# What Ever happend to Ricky Steamboat??



## ace (Oct 10, 2002)

I heard he quit Wrestling to
Be with his Famaly.


But whats he up to these day's


:boing1:


----------



## Bob Hubbard (Oct 13, 2002)

Ricky quit a while back, but has always said he's got 1 last match in him...and that his prefered opponent is longtime friend Ric Flair.  Both men have got thru 60, 90 and even a 2 hour long match together...their 90 minute draw is a match of the year quality event.

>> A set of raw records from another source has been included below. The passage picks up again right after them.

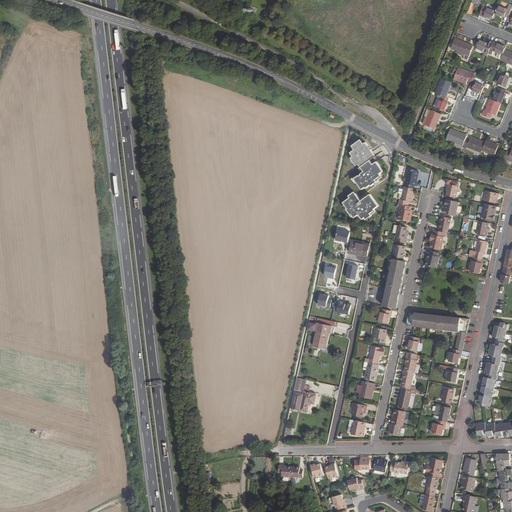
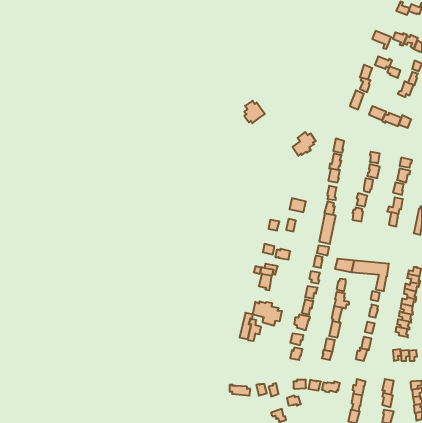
building: [349,139,374,166] -> [244,101,265,123]
building: [343,191,377,219] -> none
building: none -> [253,301,282,326]

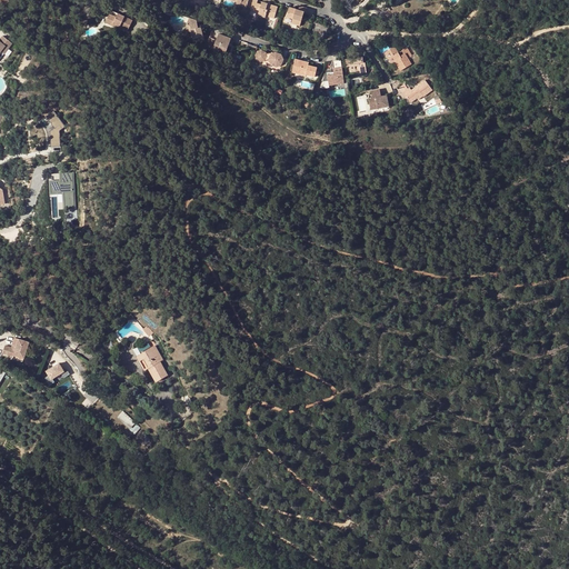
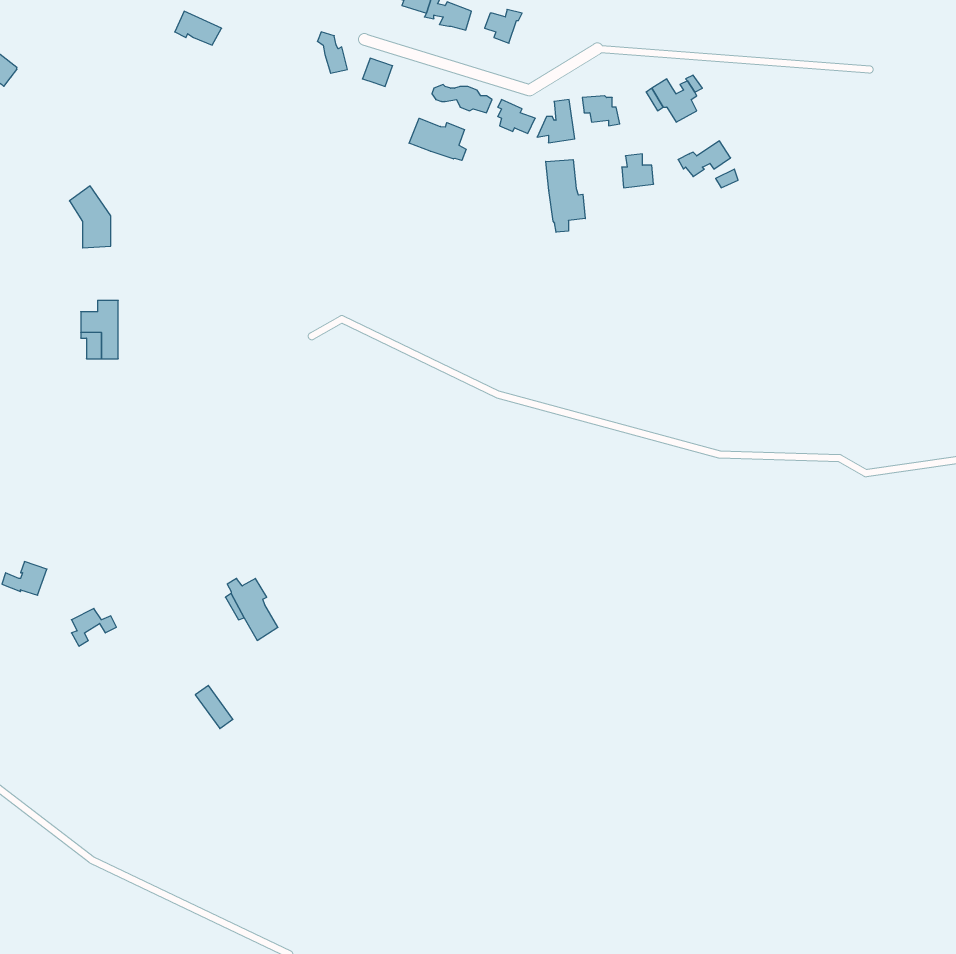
building: none -> [409,118,466,160]
building: none -> [546,160,585,232]

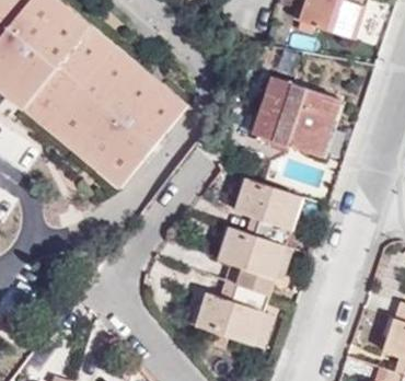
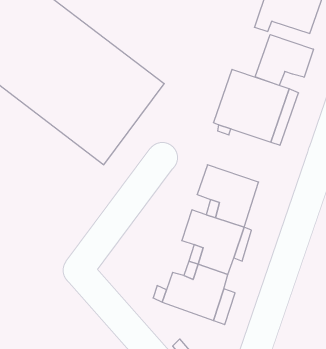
building: none -> [255,35,313,85]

Rickys recently resurfaced in one of the regionals as a heel commisioner type I heard, but haven't had a chance to check it out.


----------



## Shinobi (Jan 26, 2003)

*Bump* Ricky was in NWA-TNA as the heel Commissioner.


----------



## moromoro (Apr 23, 2003)

who was the ultimo dragon??


----------



## ace (Apr 26, 2003)

> _Originally posted by moromoro _
> *who was the ultimo dragon?? *



His Name is Yoshihiro Asai
& he is an Awsome Pro Wrestler & Martial Artist.


----------



## moromoro (Apr 28, 2003)

thanks

is he retired now?


----------



## ace (May 5, 2003)

> _Originally posted by moromoro _
> *thanks
> 
> is he retired now? *




Yes as far as performing him Self.
But he dose have his own Gym in Japan


----------